The 11 other union heads who signed it were 1199SEIU President George Gresham, Henry Garrido of DC37 AFSCME, Judy Sheridan-Gonzalez of the New York State Nurses Association, Jeff Binz of United Auto Workers Region 9A, Dennis Trainor of Communications Workers of America District 1, Peter Ward of the New York Hotel and Motel Trades Council, Michael Mulgrew of the United Federation of Teachers, Stuart Appelbaum of the Retail, Wholesale and Department Store Union, Barbara Bowen of the Professional Staff Congress, International Association of Theatrical and Stage Employees Local 1 Treasurer Robert “Toby” McDonough, and Adam Krauthamer of American Federation of Musicians Local 802.

“I am thrilled that some of the most powerful unions in New York State are on our side,” Cea Weaver, head organizer for the Upstate/Downstate Housing Alliance, told LaborPress. The alliance includes more than 75 organizations from around the state, among them DC 37, 1199SEIU, and UAW Local 2320, the Legal Services Staff Association.

The union leaders endorsed all nine bills in the alliance’s “Housing Justice for All” platform. Four of the measures would address the loopholes in the rent-stabilization laws enacted in 1997 and 2003: They would repeal the deregulation of vacant apartments renting for more than about $2,775 a month and the 20% surcharge allowed on vacant apartments; make “preferential rent” discounts last as long as the tenant stays in the apartment instead of expiring with the lease; and lengthen the statute of limitations for contesting illegal rent increases. A fifth would bring rent increases for the about 22,000 apartments still under rent control with the lower increases allowed under rent stabilization.

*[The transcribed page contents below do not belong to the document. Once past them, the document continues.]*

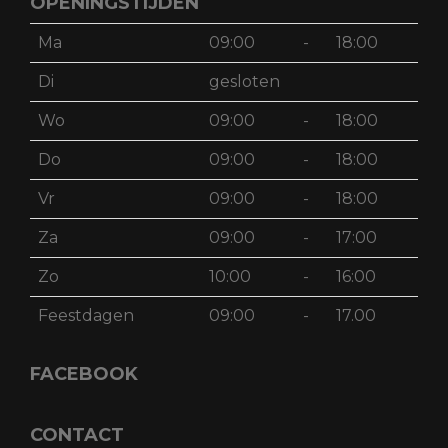
OPENINGSTIJDEN
Ma
09:00
-
18:00
Di
gesloten
Wo
09:00
-
18:00
Do
09:00
-
18:00
Vr
09:00
-
18:00
Za
09:00
-
17:00
Zo
10:00
-
16:00
Feestdagen
09:00
-
17.00
FACEBOOK
CONTACT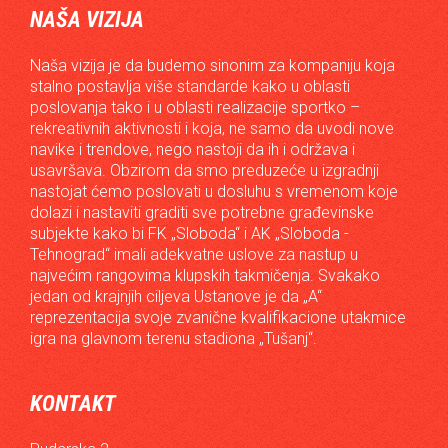
NAŠA VIZIJA
Naša vizija je da budemo sinonim za kompaniju koja
stalno postavlja više standarde kako u oblasti
poslovanja tako i u oblasti realizacije sportko –
rekreativnih aktivnosti i koja, ne samo da uvodi nove
navike i trendove, nego nastoji da ih i održava i
usavršava. Obzirom da smo preduzeće u izgradnji
nastojat ćemo poslovati u dosluhu s vremenom koje
dolazi i nastaviti graditi sve potrebne građevinske
subjekte kako bi FK „Sloboda“ i AK „Sloboda -
Tehnograd“ imali adekvatne uslove za nastup u
najvećim rangovima klupskih takmičenja. Svakako
jedan od krajnjih ciljeva Ustanove je da „A“
reprezentacija svoje zvanične kvalifikacione utakmice
igra na glavnom terenu stadiona „Tušanj“.
KONTAKT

Two other bills would eliminate rent increases for building-wide “major capital improvements” and for renovating individual apartments.

The last two would significantly expand rent regulations beyond the about 1 million apartments currently covered. One would allow local governments outside New York City and Westchester, Rockland, and Nassau counties to opt into the state’s rent-stabilization laws. The other would prohibit eviction except for “good cause,” effectively giving almost all tenants in the state the basic right to renew their lease with a limited rent increase. It would exempt owner-occupied buildings of three units or less, but cover most rental units upstate and on Long Island, as well as those in numerous New York City buildings too small or too new to be covered by rent stabilization.

The 12 unions’ support of all nine bills goes significantly further than Gov. Cuomo, who has backed only the five measures that would close loopholes in rent stabilization, or Speaker Heastie, who has endorsed all except good-cause eviction. Majority Leader Stewart-Cousins has not yet released a proposal.

Expanding rent regulations like this is not “radical,” but “necessary,” says UAW Local 2325 President Jared Trujillo, because the loss of rent-regulated apartments caused by the 1997 loopholes and weak state enforcement against illegal rent increases has “made the housing crisis into a housing epidemic.” The union, the Association of Legal Aid Attorneys, represents legal support staff and other public-service lawyers who often work with tenants facing eviction. 

“It’s great that labor is behind this,” Trujillo says. “It will make a huge difference for both our members and our clients.” 

“It’s just reached a very critical point in the state,” says UAW Local 2320 political representative Landry Haarmann. The UAW has lobbied for all nine bills, but focused on good-cause eviction because “that’s the bill that’s going to affect two million people statewide.”

Reining in skyrocketing housing costs is “a form of economic justice,” she adds. “The tenant and union movements both flourished at a time when they worked together.”

“These are simple fixes,” the 12 union leaders wrote. New Jersey has a statewide just-cause eviction law, they noted, and Oregon enacted a statewide rent-control law in February.

“There is no reason that New York, for so long the head of the progressive movement, can’t follow suit,” they concluded. “In the past, labor and our progressive leaders have collaborated for groundbreaking legislation to protect workers; this year, we look forward to doing the same to protect tenants.”